*WHAT NEEDS TO BE DONE*:
State the number of lines that hold "Sentence" in the records below, with no other words.

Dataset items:
=== Section Start ===
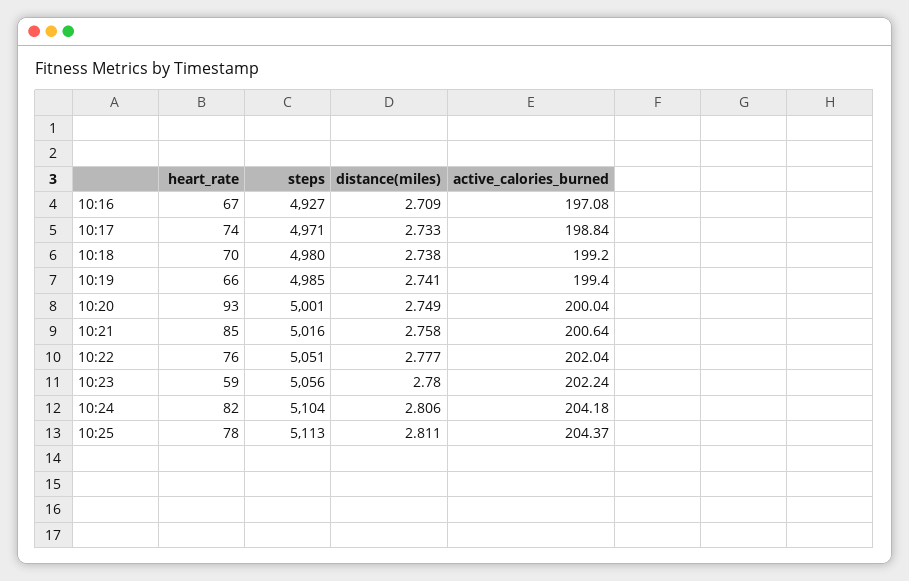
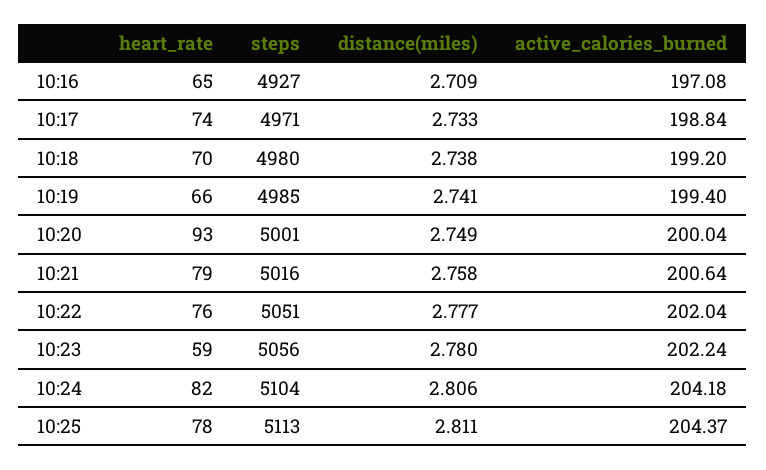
heart_rate, 10:16: 67 -> 65
heart_rate, 10:21: 85 -> 79

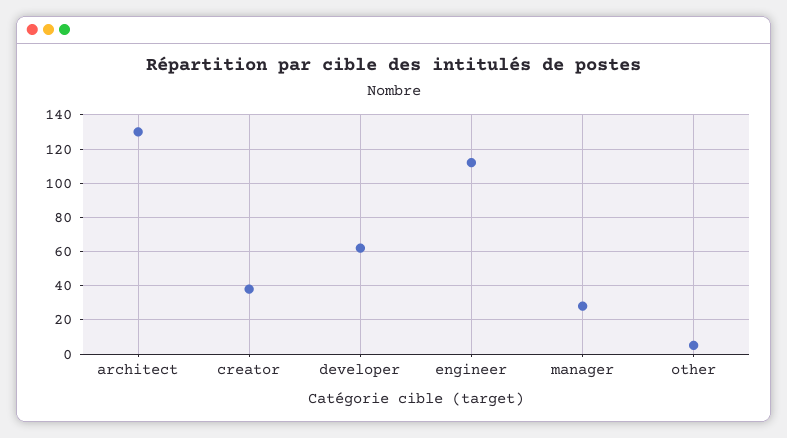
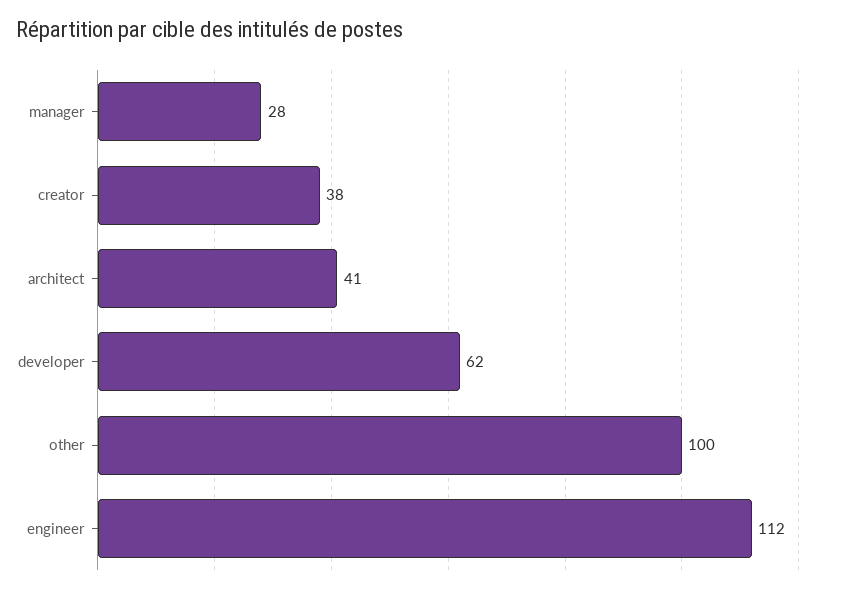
architect: 130 -> 41
other: 5 -> 100

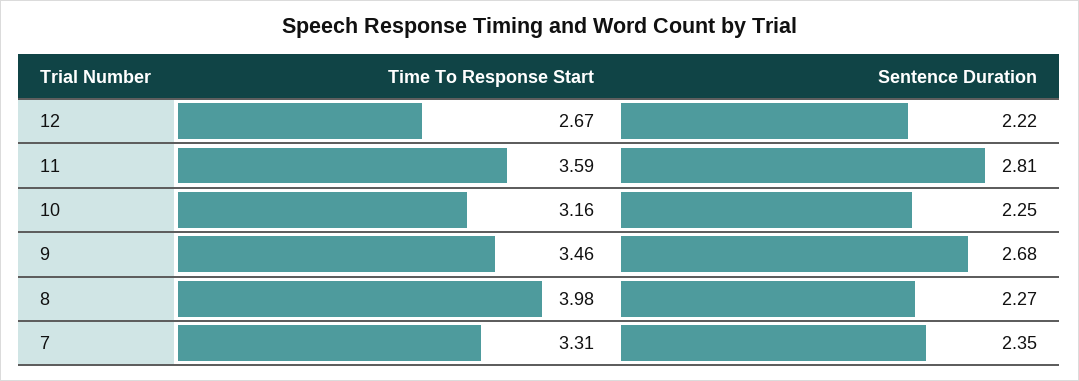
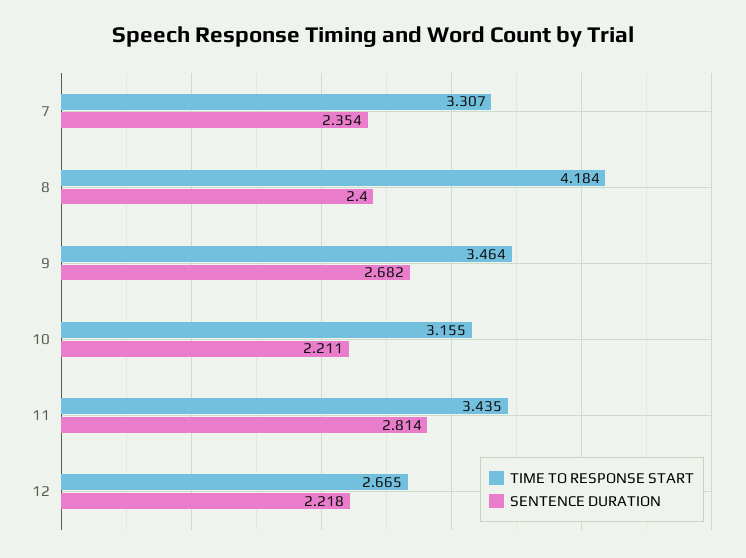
Time To Response Start, 11: 3.59 -> 3.435
Sentence Duration, 10: 2.25 -> 2.211
Time To Response Start, 8: 3.98 -> 4.184
Sentence Duration, 8: 2.27 -> 2.4

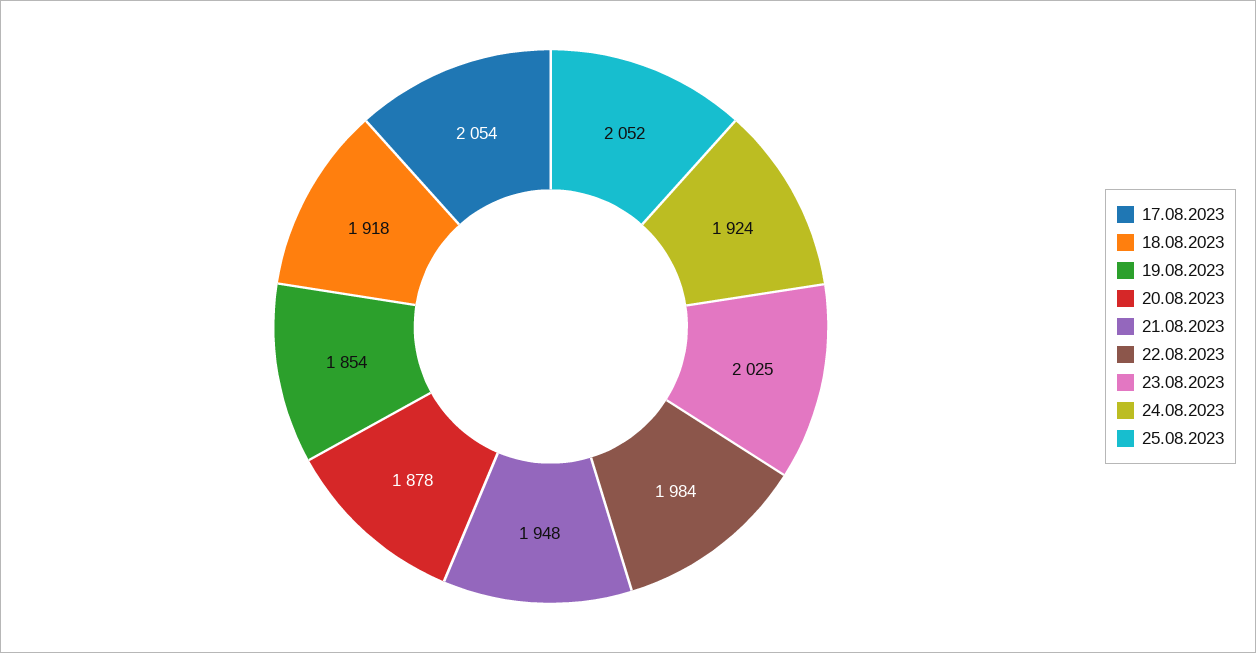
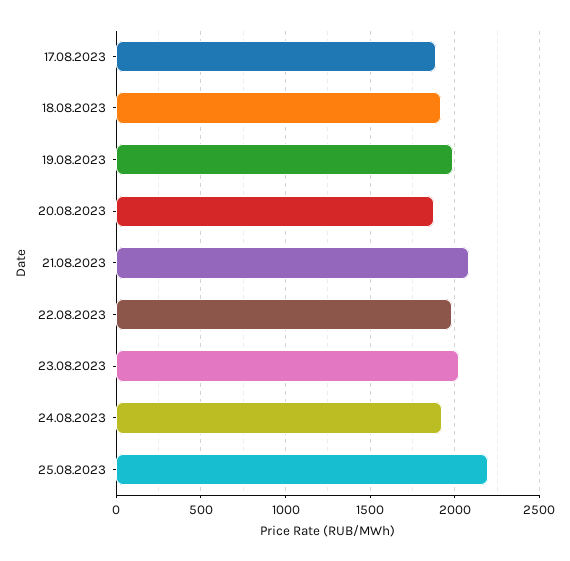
17.08.2023: 2054 -> 1900
19.08.2023: 1854 -> 2000
21.08.2023: 1948 -> 2100
25.08.2023: 2052 -> 2200

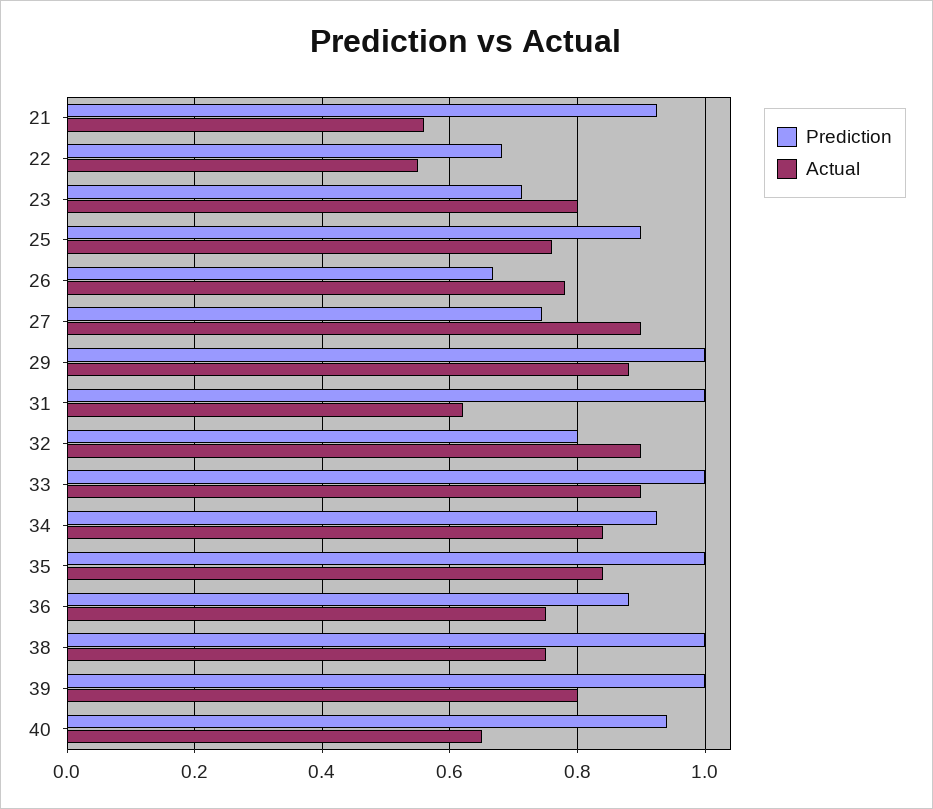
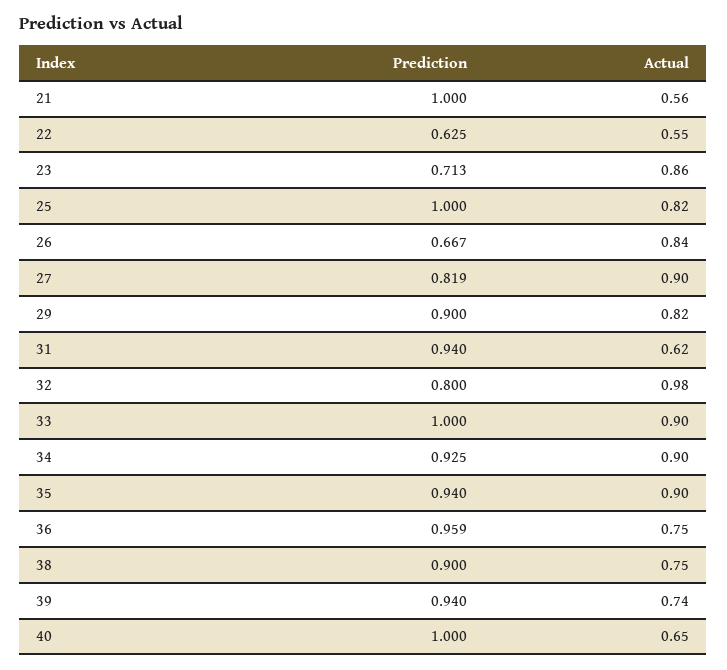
Prediction, 21: 0.92 -> 1
Prediction, 22: 0.68 -> 0.625
Actual, 23: 0.8 -> 0.86
Prediction, 25: 0.9 -> 1
Actual, 25: 0.76 -> 0.82
Actual, 26: 0.78 -> 0.84
Prediction, 27: 0.74 -> 0.819
Prediction, 29: 1 -> 0.9
Actual, 29: 0.88 -> 0.82
Prediction, 31: 1 -> 0.94
Actual, 32: 0.9 -> 0.98
Actual, 34: 0.84 -> 0.9
Prediction, 35: 1 -> 0.94
Actual, 35: 0.84 -> 0.9
Prediction, 36: 0.88 -> 0.959
Prediction, 38: 1 -> 0.9
Prediction, 39: 1 -> 0.94
Actual, 39: 0.8 -> 0.74
Prediction, 40: 0.94 -> 1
=== Section End ===
*WRITTEN ANSWER*:
2